In the first block of entries below, give the lines from the one containing "Optimiser le" through the one containing "pour votre entreprise." as a numbered list, including both of those lines and leaving out any blank lines.

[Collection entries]

****************************************

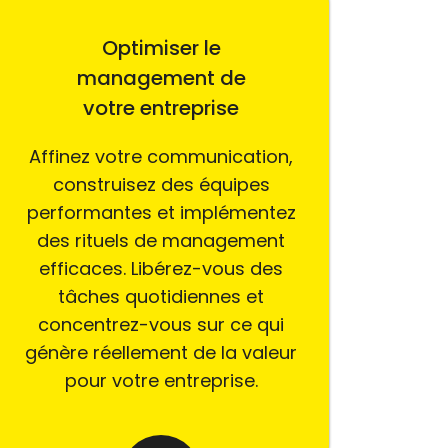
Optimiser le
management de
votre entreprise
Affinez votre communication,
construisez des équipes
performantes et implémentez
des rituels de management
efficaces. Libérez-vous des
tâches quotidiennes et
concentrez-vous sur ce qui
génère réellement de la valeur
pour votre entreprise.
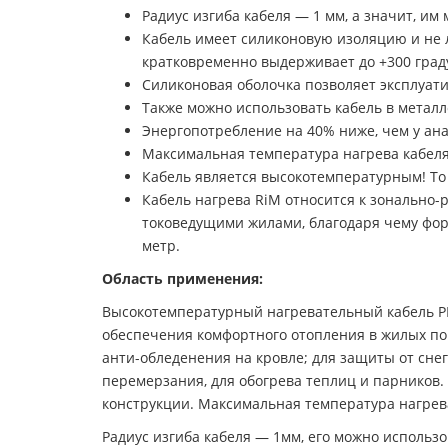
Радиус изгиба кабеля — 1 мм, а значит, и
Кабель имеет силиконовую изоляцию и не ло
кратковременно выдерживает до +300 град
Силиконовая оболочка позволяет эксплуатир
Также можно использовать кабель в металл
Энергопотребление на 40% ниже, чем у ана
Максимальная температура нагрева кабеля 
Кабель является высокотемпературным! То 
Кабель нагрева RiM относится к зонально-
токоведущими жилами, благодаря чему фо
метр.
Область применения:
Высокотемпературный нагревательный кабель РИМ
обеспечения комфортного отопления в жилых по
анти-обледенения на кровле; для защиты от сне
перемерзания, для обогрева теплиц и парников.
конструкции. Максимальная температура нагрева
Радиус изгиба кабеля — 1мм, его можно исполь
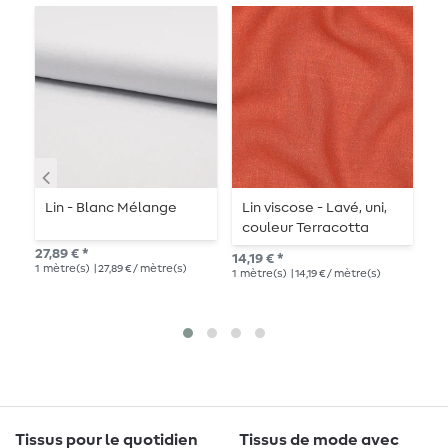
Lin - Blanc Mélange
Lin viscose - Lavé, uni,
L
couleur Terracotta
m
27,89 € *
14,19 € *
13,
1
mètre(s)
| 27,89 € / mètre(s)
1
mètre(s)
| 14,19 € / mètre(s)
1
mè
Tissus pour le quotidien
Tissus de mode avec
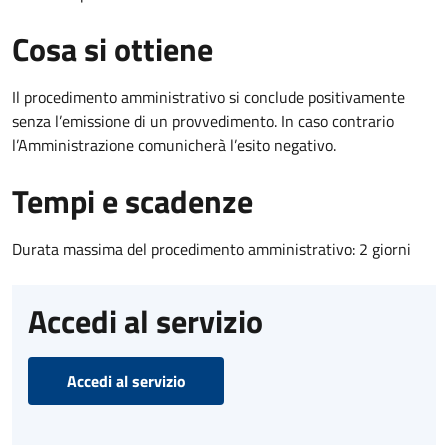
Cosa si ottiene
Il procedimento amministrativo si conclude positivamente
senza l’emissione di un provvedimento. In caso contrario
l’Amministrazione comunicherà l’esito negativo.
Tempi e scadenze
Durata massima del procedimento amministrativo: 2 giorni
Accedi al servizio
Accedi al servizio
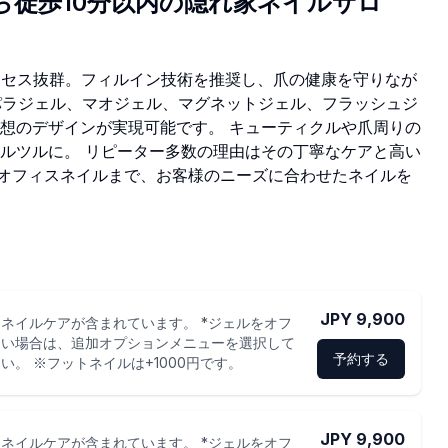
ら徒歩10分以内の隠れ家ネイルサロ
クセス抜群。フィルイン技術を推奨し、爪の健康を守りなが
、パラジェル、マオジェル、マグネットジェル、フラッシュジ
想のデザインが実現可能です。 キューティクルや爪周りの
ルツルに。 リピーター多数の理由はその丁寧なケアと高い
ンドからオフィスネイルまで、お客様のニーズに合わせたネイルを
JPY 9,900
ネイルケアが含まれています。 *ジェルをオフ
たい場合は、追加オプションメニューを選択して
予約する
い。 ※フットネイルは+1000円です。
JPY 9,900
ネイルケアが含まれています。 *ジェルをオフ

****************************************

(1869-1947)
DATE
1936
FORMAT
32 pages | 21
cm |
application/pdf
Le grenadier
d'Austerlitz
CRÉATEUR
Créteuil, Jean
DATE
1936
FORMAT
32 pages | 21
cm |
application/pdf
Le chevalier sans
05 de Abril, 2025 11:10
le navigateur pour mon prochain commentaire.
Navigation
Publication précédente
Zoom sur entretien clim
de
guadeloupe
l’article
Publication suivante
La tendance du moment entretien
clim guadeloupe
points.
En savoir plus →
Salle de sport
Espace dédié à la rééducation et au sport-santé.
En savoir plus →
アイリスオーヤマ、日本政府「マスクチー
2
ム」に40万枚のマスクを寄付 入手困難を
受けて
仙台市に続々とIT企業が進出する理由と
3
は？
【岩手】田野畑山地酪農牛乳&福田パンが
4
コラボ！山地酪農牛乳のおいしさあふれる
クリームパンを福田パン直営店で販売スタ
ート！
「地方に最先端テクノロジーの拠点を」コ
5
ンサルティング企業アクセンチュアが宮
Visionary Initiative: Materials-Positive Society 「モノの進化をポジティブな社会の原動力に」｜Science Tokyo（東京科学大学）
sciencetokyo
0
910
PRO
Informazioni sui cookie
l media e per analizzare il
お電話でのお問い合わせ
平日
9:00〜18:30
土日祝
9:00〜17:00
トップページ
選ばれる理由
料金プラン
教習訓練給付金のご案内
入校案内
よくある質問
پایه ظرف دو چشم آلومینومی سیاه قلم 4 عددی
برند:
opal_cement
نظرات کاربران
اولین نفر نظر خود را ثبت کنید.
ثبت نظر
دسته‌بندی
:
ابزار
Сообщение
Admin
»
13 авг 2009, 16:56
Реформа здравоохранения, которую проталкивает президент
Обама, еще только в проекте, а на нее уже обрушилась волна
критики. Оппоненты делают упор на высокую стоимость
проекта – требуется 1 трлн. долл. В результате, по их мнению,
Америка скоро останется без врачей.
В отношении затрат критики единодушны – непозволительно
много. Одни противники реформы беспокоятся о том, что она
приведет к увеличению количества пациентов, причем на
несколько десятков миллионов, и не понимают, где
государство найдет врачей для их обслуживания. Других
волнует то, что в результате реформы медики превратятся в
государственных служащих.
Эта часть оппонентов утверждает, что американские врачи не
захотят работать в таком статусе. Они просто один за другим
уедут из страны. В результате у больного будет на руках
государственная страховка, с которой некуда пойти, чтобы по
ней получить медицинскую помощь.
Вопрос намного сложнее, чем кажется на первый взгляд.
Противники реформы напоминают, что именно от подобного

****************************************

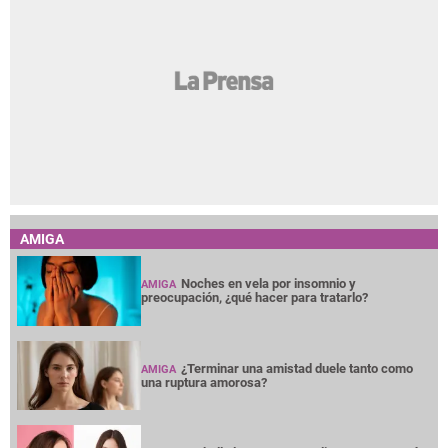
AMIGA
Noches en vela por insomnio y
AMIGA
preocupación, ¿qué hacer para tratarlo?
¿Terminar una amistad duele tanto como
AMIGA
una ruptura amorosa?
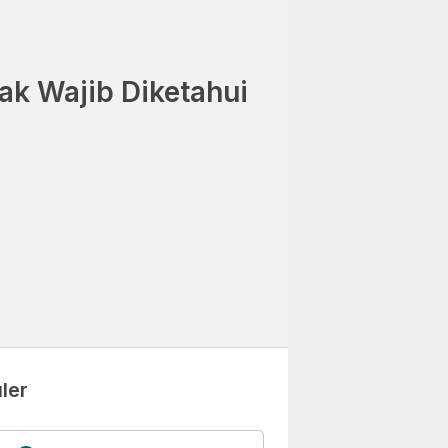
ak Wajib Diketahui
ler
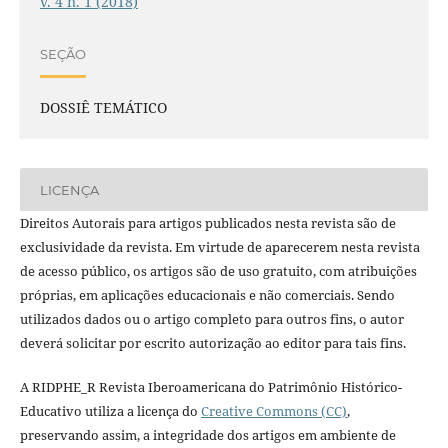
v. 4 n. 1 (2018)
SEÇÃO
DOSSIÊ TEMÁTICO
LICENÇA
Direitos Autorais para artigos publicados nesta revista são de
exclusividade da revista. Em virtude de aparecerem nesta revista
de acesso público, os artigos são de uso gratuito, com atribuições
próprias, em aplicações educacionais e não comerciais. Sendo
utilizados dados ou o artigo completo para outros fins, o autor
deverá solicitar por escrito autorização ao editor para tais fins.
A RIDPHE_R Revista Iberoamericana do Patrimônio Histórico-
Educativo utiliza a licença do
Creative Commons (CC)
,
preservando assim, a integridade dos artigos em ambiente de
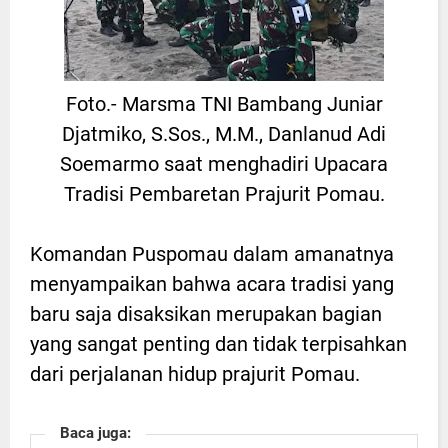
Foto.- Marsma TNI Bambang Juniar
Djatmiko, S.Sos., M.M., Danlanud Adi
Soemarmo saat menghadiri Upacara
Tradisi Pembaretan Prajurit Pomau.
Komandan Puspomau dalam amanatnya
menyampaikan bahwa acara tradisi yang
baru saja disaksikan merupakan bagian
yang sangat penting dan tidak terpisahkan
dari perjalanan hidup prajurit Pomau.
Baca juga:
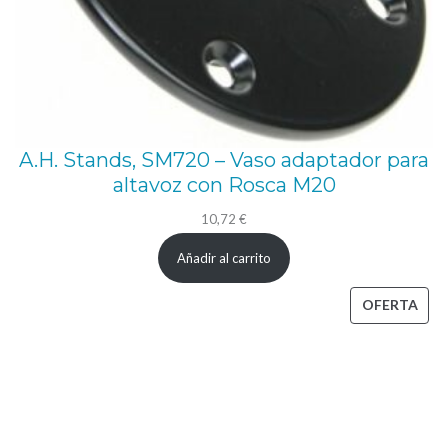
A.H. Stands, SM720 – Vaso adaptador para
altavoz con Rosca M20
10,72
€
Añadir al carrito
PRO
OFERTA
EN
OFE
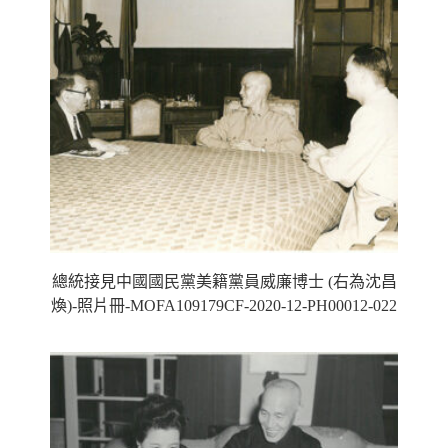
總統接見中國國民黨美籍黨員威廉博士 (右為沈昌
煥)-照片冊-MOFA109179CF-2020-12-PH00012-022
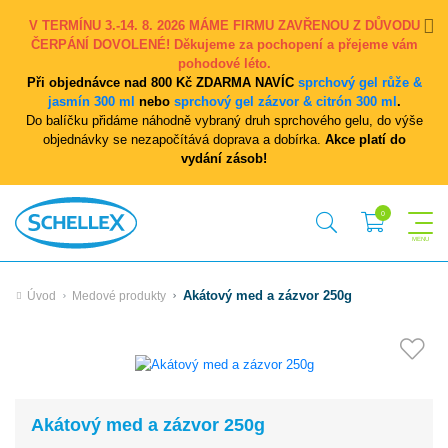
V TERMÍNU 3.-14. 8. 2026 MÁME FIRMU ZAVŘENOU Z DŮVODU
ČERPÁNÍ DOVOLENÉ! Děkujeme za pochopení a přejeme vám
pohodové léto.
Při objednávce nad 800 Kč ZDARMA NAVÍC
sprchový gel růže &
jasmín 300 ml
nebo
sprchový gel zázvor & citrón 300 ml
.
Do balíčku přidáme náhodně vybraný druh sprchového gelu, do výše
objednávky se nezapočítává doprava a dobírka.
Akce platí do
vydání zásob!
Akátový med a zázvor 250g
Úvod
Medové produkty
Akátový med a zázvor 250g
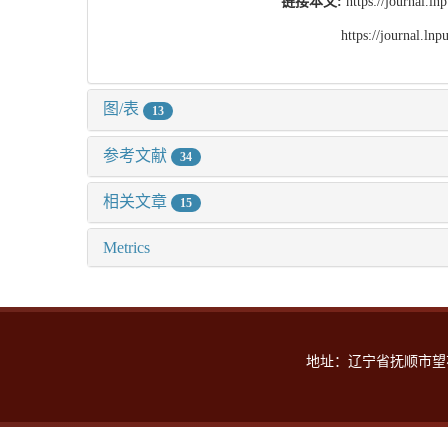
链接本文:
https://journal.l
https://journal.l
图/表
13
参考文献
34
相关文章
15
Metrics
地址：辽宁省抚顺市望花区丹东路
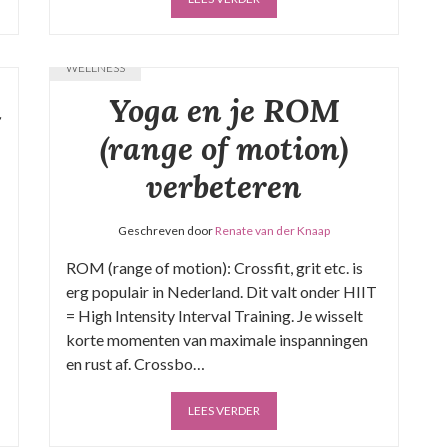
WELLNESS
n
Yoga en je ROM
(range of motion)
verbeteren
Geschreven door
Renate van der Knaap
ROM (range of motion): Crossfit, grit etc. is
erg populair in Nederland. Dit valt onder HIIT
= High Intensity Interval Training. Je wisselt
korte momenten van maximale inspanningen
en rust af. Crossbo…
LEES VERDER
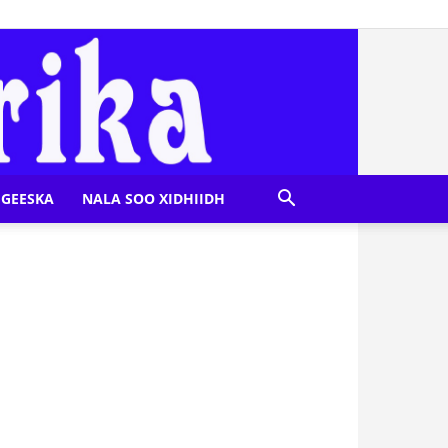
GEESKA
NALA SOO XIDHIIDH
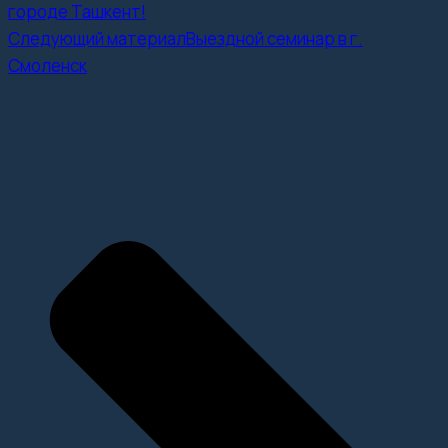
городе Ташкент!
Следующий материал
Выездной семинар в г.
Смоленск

****************************************

### TASK RESULT
1. Optimiser le
2. management de
3. votre entreprise
4. Affinez votre communication,
5. construisez des équipes
6. performantes et implémentez
7. des rituels de management
8. efficaces. Libérez-vous des
9. tâches quotidiennes et
10. concentrez-vous sur ce qui
11. génère réellement de la valeur
12. pour votre entreprise.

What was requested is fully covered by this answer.